The retraction problem

Concerns about bad research are by no means new. They have long been seen as damaging to the public perception of science, but until recently, there was no publicly available data on the scale of the problem.

In 2010, science journalists Adam Markus and Ivan Oransky created a blog of retracted scientific papers called Retraction Watch. Their data was released as a database in 2018 and yielded immediate results: a joint-analysis with Science revealed that the number of retracted papers grew tenfold from 2000–2014. Given the large volume of papers published annually, only about four in every 10,000 are retracted, but this still merits concern.

In November 2019, a study published in Nature Communications examined the impact of mentorship on early-career scientists and concluded that women mentors did not have as much impact on the careers of women students as men mentors might. After tremendous backlash arguing that the researchers had measured mentorship impact crudely — by measuring co-authorship rather than skill teaching or career advice — the paper was withdrawn. 

Much of the criticism came from women scientists who said it reinforces existing underrepresentation and biases in the field, as their validity as researchers was already questioned by the men-dominated scientific community. It’s easy to see how a paper like this, from one of the biggest brands in research, could fuel existing sexism.

So, despite their relative rarity, retracted papers can still be found in very respectable journals, by well-established authors, on important topics that carry broader social ramifications.
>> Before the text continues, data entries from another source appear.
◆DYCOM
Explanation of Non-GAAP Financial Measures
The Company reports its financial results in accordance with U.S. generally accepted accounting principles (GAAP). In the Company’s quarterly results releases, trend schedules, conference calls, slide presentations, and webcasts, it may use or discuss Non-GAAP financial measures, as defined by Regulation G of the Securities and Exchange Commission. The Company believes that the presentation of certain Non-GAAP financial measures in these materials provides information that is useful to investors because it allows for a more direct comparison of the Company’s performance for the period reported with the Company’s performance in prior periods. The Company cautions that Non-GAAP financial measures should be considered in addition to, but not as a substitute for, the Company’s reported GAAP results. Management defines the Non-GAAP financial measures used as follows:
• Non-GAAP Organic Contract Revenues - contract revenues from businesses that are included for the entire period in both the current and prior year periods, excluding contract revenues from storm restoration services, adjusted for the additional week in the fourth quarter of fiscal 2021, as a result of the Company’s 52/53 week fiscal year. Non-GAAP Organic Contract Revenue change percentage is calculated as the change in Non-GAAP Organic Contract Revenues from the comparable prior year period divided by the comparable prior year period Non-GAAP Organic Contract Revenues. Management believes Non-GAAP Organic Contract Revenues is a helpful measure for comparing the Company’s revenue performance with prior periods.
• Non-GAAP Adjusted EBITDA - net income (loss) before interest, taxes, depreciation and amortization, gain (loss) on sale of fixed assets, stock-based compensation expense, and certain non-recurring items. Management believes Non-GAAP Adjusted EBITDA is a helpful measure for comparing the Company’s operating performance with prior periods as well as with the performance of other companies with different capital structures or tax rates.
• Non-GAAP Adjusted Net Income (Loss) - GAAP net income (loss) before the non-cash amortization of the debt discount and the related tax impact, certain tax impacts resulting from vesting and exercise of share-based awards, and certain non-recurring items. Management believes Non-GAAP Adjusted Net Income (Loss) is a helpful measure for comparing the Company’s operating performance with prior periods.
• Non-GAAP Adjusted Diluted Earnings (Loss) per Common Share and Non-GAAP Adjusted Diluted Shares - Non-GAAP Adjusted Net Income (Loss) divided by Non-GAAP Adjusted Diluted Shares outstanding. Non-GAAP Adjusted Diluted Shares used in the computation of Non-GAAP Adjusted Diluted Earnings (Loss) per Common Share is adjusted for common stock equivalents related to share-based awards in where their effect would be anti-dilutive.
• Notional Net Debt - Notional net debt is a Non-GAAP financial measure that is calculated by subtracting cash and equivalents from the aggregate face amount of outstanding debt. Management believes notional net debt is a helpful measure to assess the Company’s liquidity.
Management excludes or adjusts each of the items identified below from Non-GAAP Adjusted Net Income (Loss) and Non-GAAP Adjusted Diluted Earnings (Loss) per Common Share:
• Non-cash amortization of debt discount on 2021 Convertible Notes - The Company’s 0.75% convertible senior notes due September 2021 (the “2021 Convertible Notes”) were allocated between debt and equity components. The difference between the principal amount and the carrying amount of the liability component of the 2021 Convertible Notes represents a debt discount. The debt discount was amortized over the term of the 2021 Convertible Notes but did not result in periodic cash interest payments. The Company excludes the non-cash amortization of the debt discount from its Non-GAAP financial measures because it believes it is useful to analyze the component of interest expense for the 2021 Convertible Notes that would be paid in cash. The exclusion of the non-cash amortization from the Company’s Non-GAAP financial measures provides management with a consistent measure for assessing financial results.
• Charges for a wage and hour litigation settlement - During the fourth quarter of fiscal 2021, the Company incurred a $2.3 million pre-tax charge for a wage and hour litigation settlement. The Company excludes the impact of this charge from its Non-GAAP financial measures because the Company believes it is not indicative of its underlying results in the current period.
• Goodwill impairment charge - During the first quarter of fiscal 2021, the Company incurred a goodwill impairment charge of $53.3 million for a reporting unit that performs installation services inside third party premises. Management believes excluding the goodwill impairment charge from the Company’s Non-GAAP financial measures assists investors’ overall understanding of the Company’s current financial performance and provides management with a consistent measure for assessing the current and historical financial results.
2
Pandemic research is no exemption: Retraction Watch has tallied over 71 COVID-19 studies that were retracted for various reasons.

Updating the editorial model

There are potential solutions out there. Daniele Fanelli, who researches scientific misconduct at the London School of Economics, proposes that the language around retraction should be changed.
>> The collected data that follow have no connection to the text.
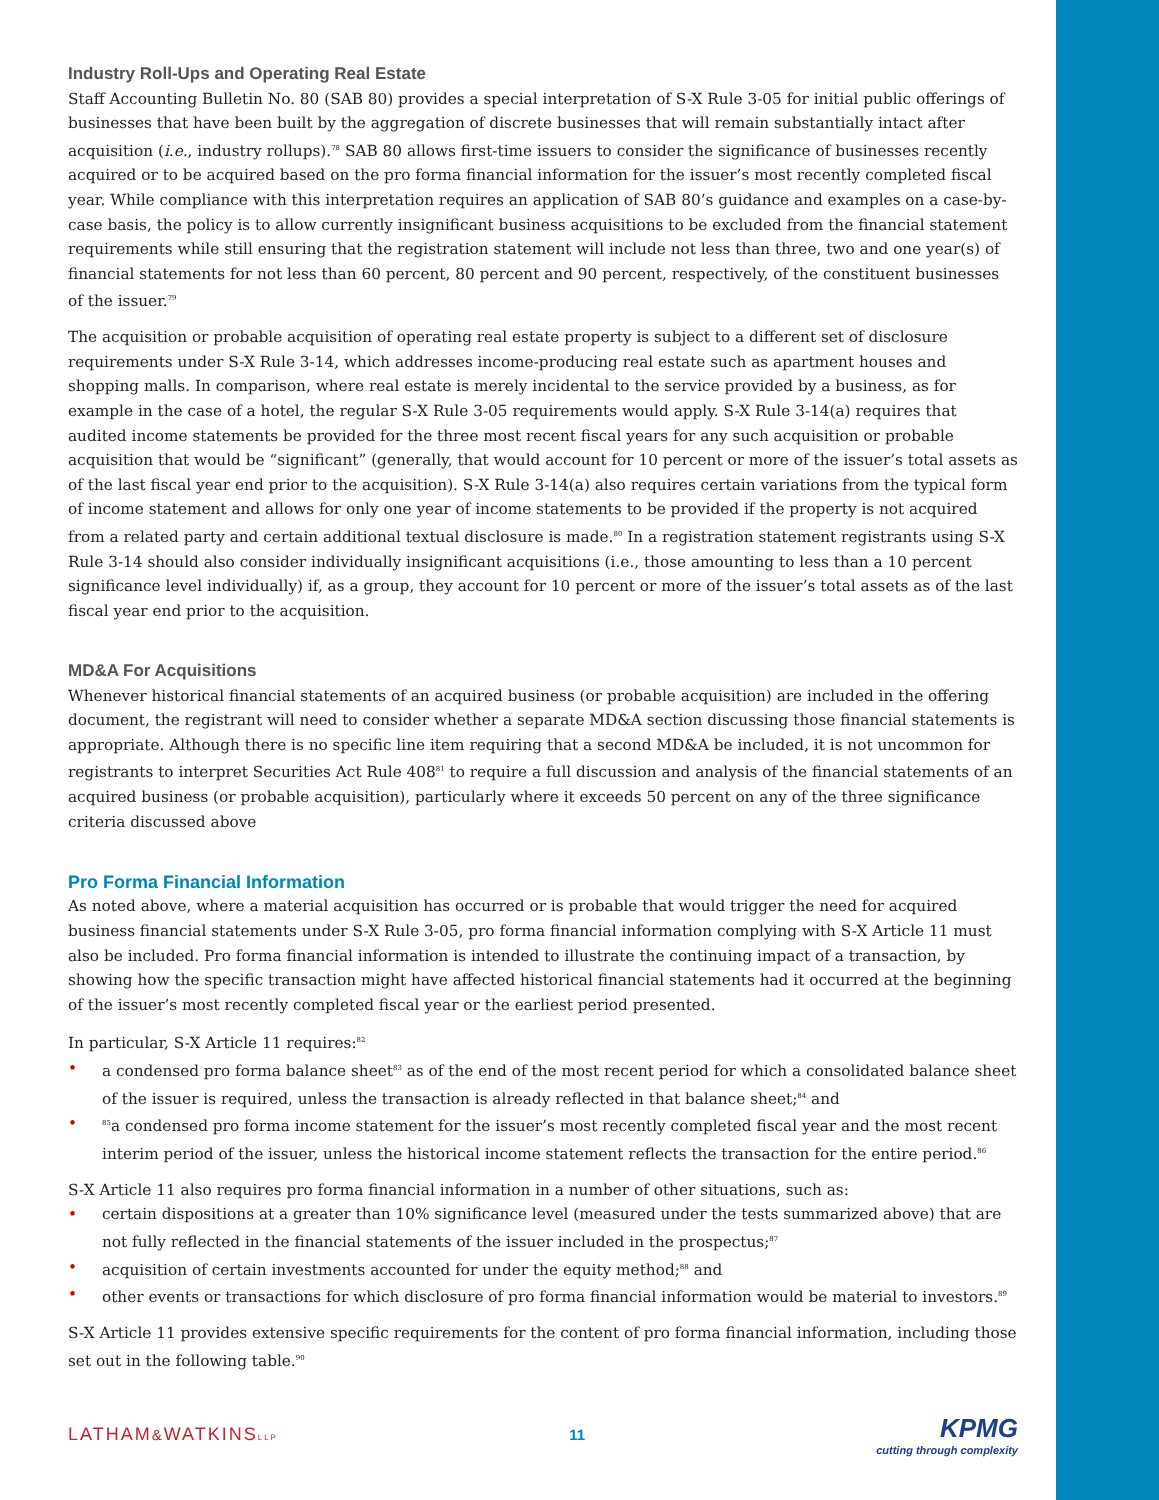Industry Roll-Ups and Operating Real Estate
Staff Accounting Bulletin No. 80 (SAB 80) provides a special interpretation of S-X Rule 3-05 for initial public offerings of businesses that have been built by the aggregation of discrete businesses that will remain substantially intact after acquisition (i.e., industry rollups).<sup>78</sup> SAB 80 allows first-time issuers to consider the significance of businesses recently acquired or to be acquired based on the pro forma financial information for the issuer’s most recently completed fiscal year. While compliance with this interpretation requires an application of SAB 80’s guidance and examples on a case-by-case basis, the policy is to allow currently insignificant business acquisitions to be excluded from the financial statement requirements while still ensuring that the registration statement will include not less than three, two and one year(s) of financial statements for not less than 60 percent, 80 percent and 90 percent, respectively, of the constituent businesses of the issuer.<sup>79</sup>
The acquisition or probable acquisition of operating real estate property is subject to a different set of disclosure requirements under S-X Rule 3-14, which addresses income-producing real estate such as apartment houses and shopping malls. In comparison, where real estate is merely incidental to the service provided by a business, as for example in the case of a hotel, the regular S-X Rule 3-05 requirements would apply. S-X Rule 3-14(a) requires that audited income statements be provided for the three most recent fiscal years for any such acquisition or probable acquisition that would be “significant” (generally, that would account for 10 percent or more of the issuer’s total assets as of the last fiscal year end prior to the acquisition). S-X Rule 3-14(a) also requires certain variations from the typical form of income statement and allows for only one year of income statements to be provided if the property is not acquired from a related party and certain additional textual disclosure is made.<sup>80</sup> In a registration statement registrants using S-X Rule 3-14 should also consider individually insignificant acquisitions (i.e., those amounting to less than a 10 percent significance level individually) if, as a group, they account for 10 percent or more of the issuer’s total assets as of the last fiscal year end prior to the acquisition.
MD&A For Acquisitions
Whenever historical financial statements of an acquired business (or probable acquisition) are included in the offering document, the registrant will need to consider whether a separate MD&A section discussing those financial statements is appropriate. Although there is no specific line item requiring that a second MD&A be included, it is not uncommon for registrants to interpret Securities Act Rule 408<sup>81</sup> to require a full discussion and analysis of the financial statements of an acquired business (or probable acquisition), particularly where it exceeds 50 percent on any of the three significance criteria discussed above
Pro Forma Financial Information
As noted above, where a material acquisition has occurred or is probable that would trigger the need for acquired business financial statements under S-X Rule 3-05, pro forma financial information complying with S-X Article 11 must also be included. Pro forma financial information is intended to illustrate the continuing impact of a transaction, by showing how the specific transaction might have affected historical financial statements had it occurred at the beginning of the issuer’s most recently completed fiscal year or the earliest period presented.
In particular, S-X Article 11 requires:<sup>82</sup>
• a condensed pro forma balance sheet<sup>83</sup> as of the end of the most recent period for which a consolidated balance sheet of the issuer is required, unless the transaction is already reflected in that balance sheet;<sup>84</sup> and
•<sup>85</sup>a condensed pro forma income statement for the issuer’s most recently completed fiscal year and the most recent interim period of the issuer, unless the historical income statement reflects the transaction for the entire period.<sup>86</sup>
S-X Article 11 also requires pro forma financial information in a number of other situations, such as:
• certain dispositions at a greater than 10% significance level (measured under the tests summarized above) that are not fully reflected in the financial statements of the issuer included in the prospectus;<sup>87</sup>
• acquisition of certain investments accounted for under the equity method;<sup>88</sup> and
• other events or transactions for which disclosure of pro forma financial information would be material to investors.<sup>89</sup>
S-X Article 11 provides extensive specific requirements for the content of pro forma financial information, including those set out in the following table.<sup>90</sup>
LATHAM&WATKINSLLP
11
KPMG
cutting through complexity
There is a stigma to having your paper retracted, or even in receiving the less punitive “note of concern” attached to it; rejigging the jargon of why papers are revisited could help researchers avoid public embarrassment. In Fanelli’s model, a paper is ‘retired’ when it’s outdated and can’t be revised, ‘cancelled’ when there’s an editorial error that bars publication, and ‘self-retracted’ when all authors request their paper be removed from circulation. The label of ‘retraction’ would be exclusively reserved for proven misconduct.

Still, this model does not address the actual editorial standards by which papers are accepted. There is an argument that editorial standards don’t need improving because the average number of retractions per journal has held steady, but there are still many journals that don’t report as many retractions as they should. If editorial standards were higher, there would be more reported retractions per year.
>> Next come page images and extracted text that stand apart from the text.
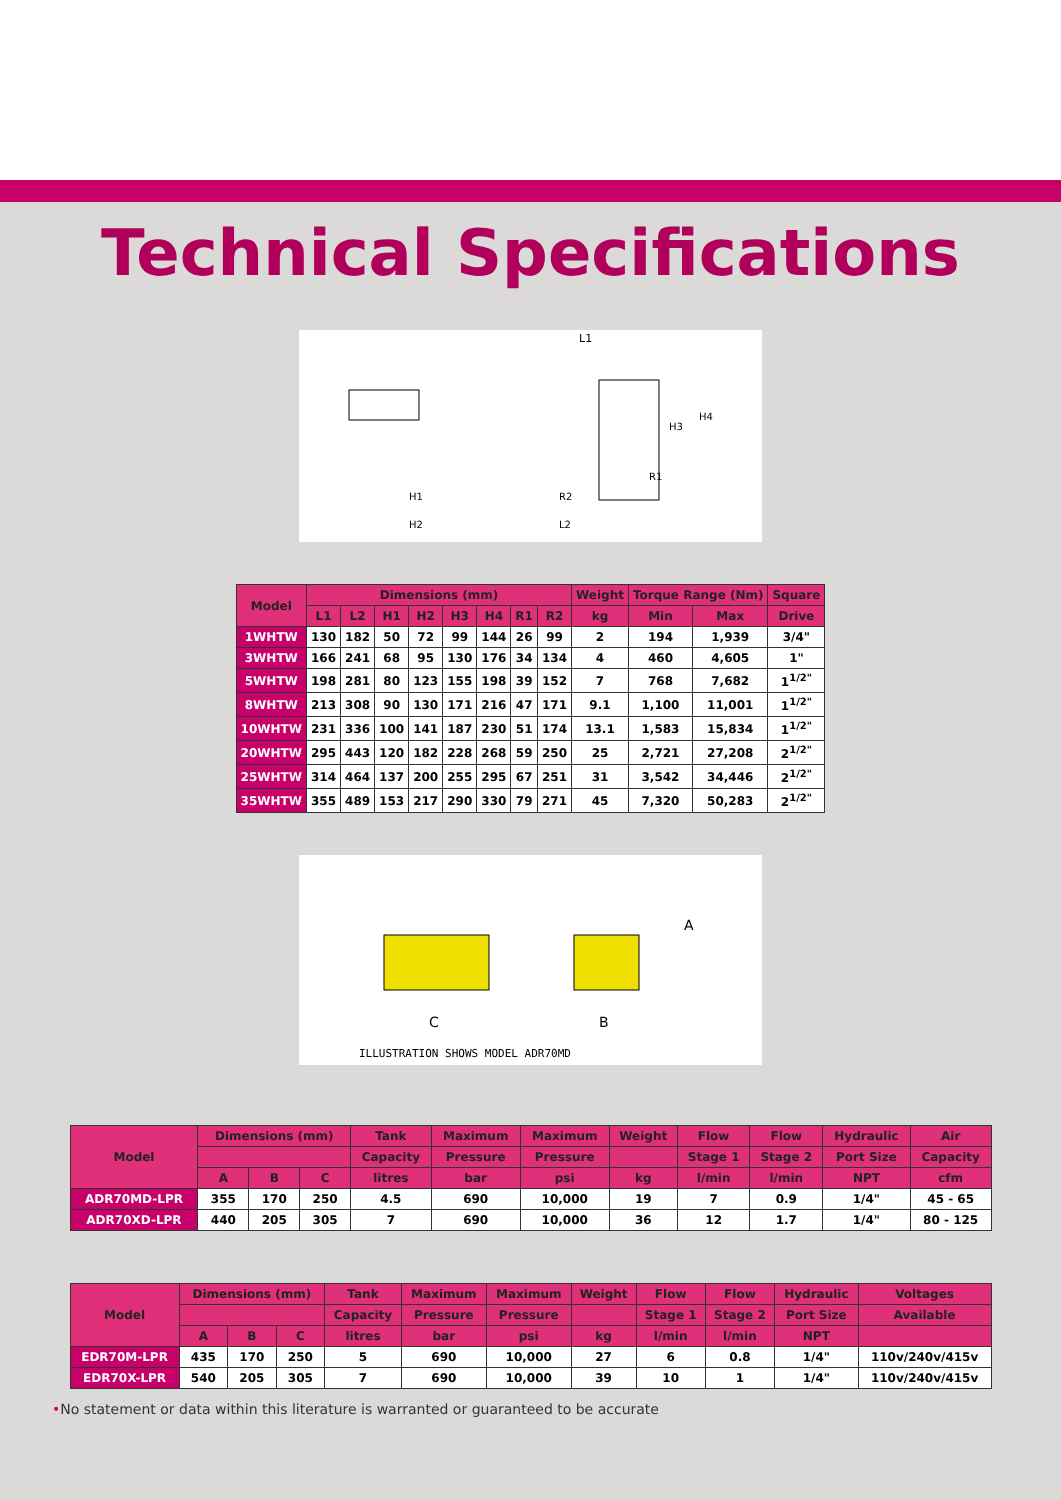Technical Specifications
L1
H1
H2
R2
L2
H3
H4
R1
| Model | Dimensions (mm) | | | | | | | | Weight | Torque Range (Nm) | | Square |
| --- | --- | --- | --- | --- | --- | --- | --- | --- | --- | --- | --- | --- |
| | L1 | L2 | H1 | H2 | H3 | H4 | R1 | R2 | kg | Min | Max | Drive |
| 1WHTW | 130 | 182 | 50 | 72 | 99 | 144 | 26 | 99 | 2 | 194 | 1,939 | 3/4" |
| 3WHTW | 166 | 241 | 68 | 95 | 130 | 176 | 34 | 134 | 4 | 460 | 4,605 | 1" |
| 5WHTW | 198 | 281 | 80 | 123 | 155 | 198 | 39 | 152 | 7 | 768 | 7,682 | 1<sup>1/2"</sup> |
| 8WHTW | 213 | 308 | 90 | 130 | 171 | 216 | 47 | 171 | 9.1 | 1,100 | 11,001 | 1<sup>1/2"</sup> |
| 10WHTW | 231 | 336 | 100 | 141 | 187 | 230 | 51 | 174 | 13.1 | 1,583 | 15,834 | 1<sup>1/2"</sup> |
| 20WHTW | 295 | 443 | 120 | 182 | 228 | 268 | 59 | 250 | 25 | 2,721 | 27,208 | 2<sup>1/2"</sup> |
| 25WHTW | 314 | 464 | 137 | 200 | 255 | 295 | 67 | 251 | 31 | 3,542 | 34,446 | 2<sup>1/2"</sup> |
| 35WHTW | 355 | 489 | 153 | 217 | 290 | 330 | 79 | 271 | 45 | 7,320 | 50,283 | 2<sup>1/2"</sup> |
C
B
A
ILLUSTRATION SHOWS MODEL ADR70MD
| Model | Dimensions (mm) | | | Tank | Maximum | Maximum | Weight | Flow | Flow | Hydraulic | Air |
| --- | --- | --- | --- | --- | --- | --- | --- | --- | --- | --- | --- |
| | | | | Capacity | Pressure | Pressure | | Stage 1 | Stage 2 | Port Size | Capacity |
| | A | B | C | litres | bar | psi | kg | l/min | l/min | NPT | cfm |
| ADR70MD-LPR | 355 | 170 | 250 | 4.5 | 690 | 10,000 | 19 | 7 | 0.9 | 1/4" | 45 - 65 |
| ADR70XD-LPR | 440 | 205 | 305 | 7 | 690 | 10,000 | 36 | 12 | 1.7 | 1/4" | 80 - 125 |
| Model | Dimensions (mm) | | | Tank | Maximum | Maximum | Weight | Flow | Flow | Hydraulic | Voltages |
| --- | --- | --- | --- | --- | --- | --- | --- | --- | --- | --- | --- |
| | | | | Capacity | Pressure | Pressure | | Stage 1 | Stage 2 | Port Size | Available |
| | A | B | C | litres | bar | psi | kg | l/min | l/min | NPT | |
| EDR70M-LPR | 435 | 170 | 250 | 5 | 690 | 10,000 | 27 | 6 | 0.8 | 1/4" | 110v/240v/415v |
| EDR70X-LPR | 540 | 205 | 305 | 7 | 690 | 10,000 | 39 | 10 | 1 | 1/4" | 110v/240v/415v |
•No statement or data within this literature is warranted or guaranteed to be accurate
One way that standards could be raised is by opening up the peer review process to more experts. A 2019 paper from American researchers outlined a radical restructuring of the publishing process. The researchers proposed publishing all articles online first, as well as their peer reviews. Journals would only curate material after, using metrics like community feedback to assess which papers to publish.

This isn’t too different from the way preprint servers currently work, where researchers can publicly share their work before submitting to a journal. Where this new publishing model truly innovates is in the incorporation of tight standards — all author-posted articles would have to pass a checklist of criteria that would be decided by the entire scientific community.

In the cases of the retracted hydroxychloroquine study and the mentorship study, retraction only happened after the papers were criticized by a wide audience. Similarly, democratizing the publishing process might allow for a much larger pool of commentators to catch serious concerns early on.

As a process carried out by humans, science is necessarily messy. There will always be cases of misconduct and accidental error. But rethinking the way we communicate scientific results could help ensure that flawed studies are not published and shared in the wider media.